Exercise description:
All of the data below should be repeated exactly. Pictures should not be included.

Data:
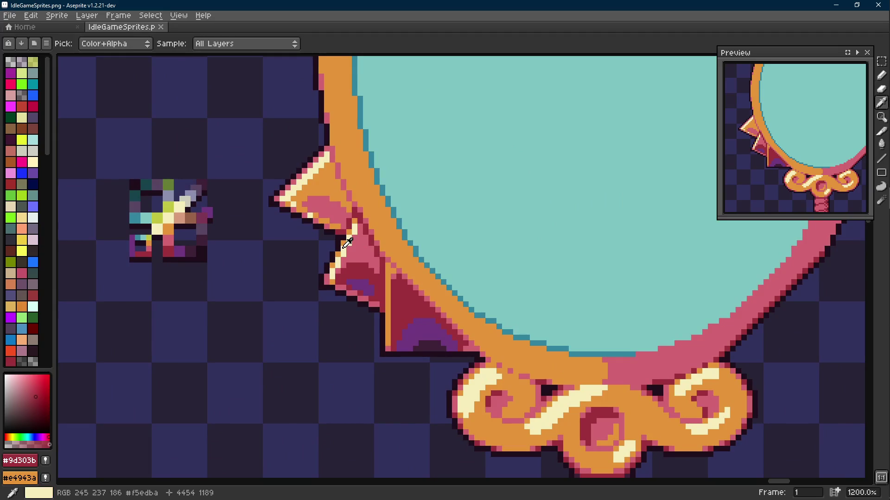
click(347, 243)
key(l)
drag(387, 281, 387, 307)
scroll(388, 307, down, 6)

Task solution:
click(347, 243)
key(l)
drag(387, 281, 387, 307)
scroll(388, 307, down, 6)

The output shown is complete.